- Work order -
Within the listing below, how many lines include the string "Change"? Reply with only the number.

- Materials provided -

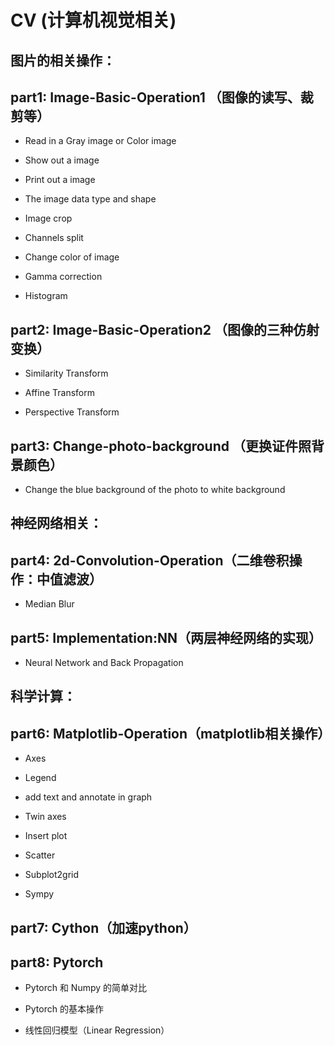 # CV (计算机视觉相关)

## 图片的相关操作： 
## part1: Image-Basic-Operation1 （图像的读写、裁剪等）

- Read in a Gray image or Color image

- Show out a image

- Print out a image

- The image data type and shape

- Image crop

- Channels split

- Change color of image

- Gamma correction

- Histogram

## part2: Image-Basic-Operation2 （图像的三种仿射变换）

- Similarity Transform

- Affine Transform

- Perspective Transform


## part3: Change-photo-background （更换证件照背景颜色）

- Change the blue background of the photo to white background


## 神经网络相关： 
## part4: 2d-Convolution-Operation（二维卷积操作：中值滤波）

- Median Blur

## part5: Implementation:NN（两层神经网络的实现）

- Neural Network and Back Propagation

## 科学计算：
## part6: Matplotlib-Operation（matplotlib相关操作）

- Axes

- Legend

- add text and annotate in graph

- Twin axes

- Insert plot

- Scatter

- Subplot2grid

- Sympy


## part7: Cython（加速python）

## part8: Pytorch

- Pytorch 和 Numpy 的简单对比

- Pytorch 的基本操作

- 线性回归模型（Linear Regression）
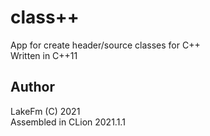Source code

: # class++

App for create header/source classes for C++ <br>
Written in C++11

## Author
 LakeFm (C) 2021 <br>
 Assembled in CLion 2021.1.1
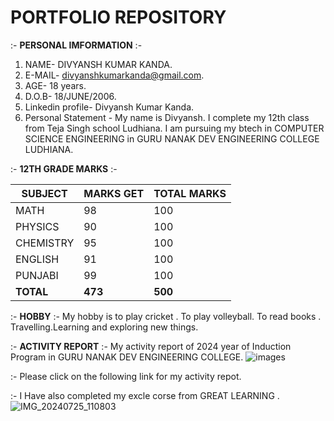 # PORTFOLIO REPOSITORY 

:-  **PERSONAL IMFORMATION** :-
1. NAME- DIVYANSH KUMAR KANDA.
2. E-MAIL- divyanshkumarkanda@gmail.com.
3. AGE- 18 years.
4. D.O.B- 18/JUNE/2006.
5. Linkedin profile- Divyansh Kumar Kanda.
6. Personal Statement - My name is Divyansh. I complete my 12th class from Teja Singh school Ludhiana. I am pursuing my btech in COMPUTER SCIENCE ENGINEERING in GURU NANAK DEV ENGINEERING COLLEGE LUDHIANA.

:-  **12TH GRADE MARKS** :-

| SUBJECT    | MARKS GET | TOTAL MARKS |
| ---------- | --------- | ----------- |
| MATH       | 98        | 100         |
| PHYSICS    | 90        | 100         |
| CHEMISTRY  | 95        | 100         |
| ENGLISH    | 91        | 100         |
| PUNJABI    | 99        | 100         |
| **TOTAL**  | **473**   | **500**     |

 :-  **HOBBY** :-
My hobby is to play cricket . To play volleyball. To read books . Travelling.Learning and exploring new things.

  :- **ACTIVITY REPORT** :-
My activity report of 2024 year of Induction Program  in GURU NANAK DEV ENGINEERING COLLEGE. ![images](https://github.com/user-attachments/assets/1ed32035-29cd-4f07-b518-82aeebd97917)

:- Please click on the following link for my activity repot.



:- I Have also completed my excle corse from GREAT LEARNING .
   ![IMG_20240725_110803](https://github.com/user-attachments/assets/12daaed1-c15d-4dea-83bf-72135b8e15ee)
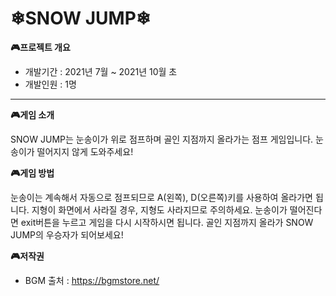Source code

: # ❄SNOW JUMP❄

**🎮프로젝트 개요**

- 개발기간 : 2021년 7월 ~ 2021년 10월 초
- 개발인원 : 1명
***

**🎮게임 소개**

SNOW JUMP는 눈송이가 위로 점프하며 골인 지점까지 올라가는 점프 게임입니다.
눈송이가 떨어지지 않게 도와주세요!

**🎮게임 방법**

눈송이는 계속해서 자동으로 점프되므로 A(왼쪽), D(오른쪽)키를 사용하여 올라가면 됩니다.
지형이 화면에서 사라질 경우, 지형도 사라지므로 주의하세요.
눈송이가 떨어진다면 exit버튼을 누르고 게임을 다시 시작하시면 됩니다.
골인 지점까지 올라가 SNOW JUMP의 우승자가 되어보세요!

**🎮저작권**
- BGM 출처 : https://bgmstore.net/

- Reply -
3